| 20 February 2001
For Immediate Release
Johns Hopkins Applied Physics Lab Wins 2001 Pre-College Program of the Year Award
For its Maryland MESA (Mathematics, Engineering, Science Achievement) Program, The Johns Hopkins University Applied Physics Laboratory (APL) in Laurel, Md., has won the 2001 Pre-College Program of the Year Award of the National Society of Black Engineers (NSBE).
The award, voted by NSBE's National Executive Board and the 2001 Golden Torch Awards Selection Committee, recognizes excellence among African American technical professionals; corporate, government and academic leaders; and university and pre-college students. The award will be given at the 4th Annual Golden Torch Awards Ceremony on March 16, in Indianapolis, Ind.
"Our program is having a big impact on minority achievement," says Robert Willis, director of the Maryland MESA program at APL. "MESA students are getting higher SAT scores and a growing number of Maryland school officials are looking closely at our program to see how it can close achievement gaps in their schools."
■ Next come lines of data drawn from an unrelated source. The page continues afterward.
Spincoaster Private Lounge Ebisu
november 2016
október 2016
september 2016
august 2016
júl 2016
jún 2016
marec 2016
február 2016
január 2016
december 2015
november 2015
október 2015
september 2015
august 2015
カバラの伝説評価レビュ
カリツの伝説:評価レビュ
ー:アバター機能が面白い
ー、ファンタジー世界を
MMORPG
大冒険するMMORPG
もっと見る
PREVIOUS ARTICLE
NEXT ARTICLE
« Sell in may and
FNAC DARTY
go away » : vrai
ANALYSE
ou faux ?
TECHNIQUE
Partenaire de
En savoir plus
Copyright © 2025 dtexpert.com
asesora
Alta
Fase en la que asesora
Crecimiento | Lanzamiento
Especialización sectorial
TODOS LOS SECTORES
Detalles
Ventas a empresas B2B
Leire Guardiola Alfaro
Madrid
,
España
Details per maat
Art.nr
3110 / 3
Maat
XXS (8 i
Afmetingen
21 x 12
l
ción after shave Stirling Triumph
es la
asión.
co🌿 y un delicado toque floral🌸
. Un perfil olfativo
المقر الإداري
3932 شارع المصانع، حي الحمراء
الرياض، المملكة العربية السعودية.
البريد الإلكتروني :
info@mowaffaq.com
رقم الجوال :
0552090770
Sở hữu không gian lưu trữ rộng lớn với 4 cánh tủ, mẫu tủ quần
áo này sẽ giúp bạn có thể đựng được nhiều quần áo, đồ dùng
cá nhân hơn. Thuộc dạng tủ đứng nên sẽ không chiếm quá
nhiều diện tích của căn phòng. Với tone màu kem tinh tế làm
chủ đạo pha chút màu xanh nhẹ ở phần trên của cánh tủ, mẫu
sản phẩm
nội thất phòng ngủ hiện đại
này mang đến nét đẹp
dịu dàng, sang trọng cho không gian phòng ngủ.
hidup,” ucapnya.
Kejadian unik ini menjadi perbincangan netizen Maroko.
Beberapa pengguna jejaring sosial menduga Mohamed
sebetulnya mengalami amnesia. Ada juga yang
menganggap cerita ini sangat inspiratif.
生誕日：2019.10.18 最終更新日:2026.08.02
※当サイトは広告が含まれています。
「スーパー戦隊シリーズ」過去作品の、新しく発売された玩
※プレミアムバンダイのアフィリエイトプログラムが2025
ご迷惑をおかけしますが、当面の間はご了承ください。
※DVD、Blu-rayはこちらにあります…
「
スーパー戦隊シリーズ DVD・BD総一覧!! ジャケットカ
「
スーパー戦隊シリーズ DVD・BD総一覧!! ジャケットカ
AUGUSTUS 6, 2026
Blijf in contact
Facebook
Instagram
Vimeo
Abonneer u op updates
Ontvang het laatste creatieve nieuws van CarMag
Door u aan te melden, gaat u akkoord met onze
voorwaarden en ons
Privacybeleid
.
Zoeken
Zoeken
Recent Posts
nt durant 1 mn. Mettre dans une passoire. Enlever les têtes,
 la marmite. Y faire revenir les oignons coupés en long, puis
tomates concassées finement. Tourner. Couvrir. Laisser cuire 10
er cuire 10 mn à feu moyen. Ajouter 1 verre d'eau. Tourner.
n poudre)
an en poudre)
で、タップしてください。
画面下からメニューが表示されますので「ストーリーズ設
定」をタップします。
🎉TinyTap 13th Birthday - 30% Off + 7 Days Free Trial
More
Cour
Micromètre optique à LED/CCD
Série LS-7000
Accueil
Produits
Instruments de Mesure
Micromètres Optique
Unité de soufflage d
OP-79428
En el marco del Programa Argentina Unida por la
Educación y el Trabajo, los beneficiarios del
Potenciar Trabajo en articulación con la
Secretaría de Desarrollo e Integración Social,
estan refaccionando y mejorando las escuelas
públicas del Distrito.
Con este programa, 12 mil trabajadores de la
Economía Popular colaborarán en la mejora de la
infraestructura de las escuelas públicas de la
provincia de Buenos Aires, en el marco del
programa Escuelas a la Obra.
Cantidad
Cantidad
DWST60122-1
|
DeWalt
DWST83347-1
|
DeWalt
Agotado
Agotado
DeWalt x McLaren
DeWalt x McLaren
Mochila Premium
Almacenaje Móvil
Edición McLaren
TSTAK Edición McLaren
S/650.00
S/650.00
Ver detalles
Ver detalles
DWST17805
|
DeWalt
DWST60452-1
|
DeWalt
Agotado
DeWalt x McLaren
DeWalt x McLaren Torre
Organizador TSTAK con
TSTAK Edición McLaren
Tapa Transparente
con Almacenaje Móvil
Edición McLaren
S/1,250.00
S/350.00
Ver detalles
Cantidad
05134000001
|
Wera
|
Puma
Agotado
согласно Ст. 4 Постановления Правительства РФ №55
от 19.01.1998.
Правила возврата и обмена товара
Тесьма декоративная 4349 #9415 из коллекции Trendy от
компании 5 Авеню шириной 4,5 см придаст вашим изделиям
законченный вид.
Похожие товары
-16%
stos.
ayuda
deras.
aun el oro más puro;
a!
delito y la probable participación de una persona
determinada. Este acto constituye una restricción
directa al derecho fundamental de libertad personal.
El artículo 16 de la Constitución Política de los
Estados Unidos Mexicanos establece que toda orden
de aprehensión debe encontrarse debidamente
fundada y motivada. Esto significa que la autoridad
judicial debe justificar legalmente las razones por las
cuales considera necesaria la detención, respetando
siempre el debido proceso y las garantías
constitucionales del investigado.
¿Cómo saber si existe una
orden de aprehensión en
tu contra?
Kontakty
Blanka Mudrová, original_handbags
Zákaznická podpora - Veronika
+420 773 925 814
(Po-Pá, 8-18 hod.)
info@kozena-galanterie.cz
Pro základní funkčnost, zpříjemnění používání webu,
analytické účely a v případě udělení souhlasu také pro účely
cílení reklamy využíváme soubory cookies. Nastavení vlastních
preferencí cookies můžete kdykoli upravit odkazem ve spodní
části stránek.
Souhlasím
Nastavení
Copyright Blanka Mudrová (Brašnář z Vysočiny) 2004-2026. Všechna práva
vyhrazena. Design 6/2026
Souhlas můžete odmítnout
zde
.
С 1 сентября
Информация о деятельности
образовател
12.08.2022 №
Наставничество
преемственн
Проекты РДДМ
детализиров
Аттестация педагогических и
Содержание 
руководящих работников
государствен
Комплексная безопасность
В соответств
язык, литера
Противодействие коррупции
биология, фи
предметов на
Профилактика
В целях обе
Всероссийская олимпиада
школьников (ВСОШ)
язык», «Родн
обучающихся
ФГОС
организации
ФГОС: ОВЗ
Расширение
Maryland MESA is modeled on a California-based program. APL started the program in two Baltimore schools in 1976, and today oversees its operation in 110 schools throughout the state. Maryland MESA motivates and prepares elementary, middle, and high school women and ethnic minority students to enter college to study mathematics, engineering and related technical fields. The program includes academic tutorials, counseling, field trips, incentive awards, development of communication skills, science fairs and engineering projects, math competitions and computer training.
"Ninety-one percent of our students continue to college," says Maryland MESA Deputy Director Norma Boyd. "And about 80 percent of them major in math or science fields."
Maryland MESA is supported by universities and industrial, civic and education organizations and administered through a partnership of Maryland school systems, local colleges and universities, business and industry, government agencies, community organizations, parents and alumni. For more information visit http://www.jhuapl.edu/mesa/content.htm.
The Applied Physics Laboratory is a not-for-profit laboratory and division of The Johns Hopkins University. APL conducts research and development primarily for national security and for nondefense projects of national and global significance.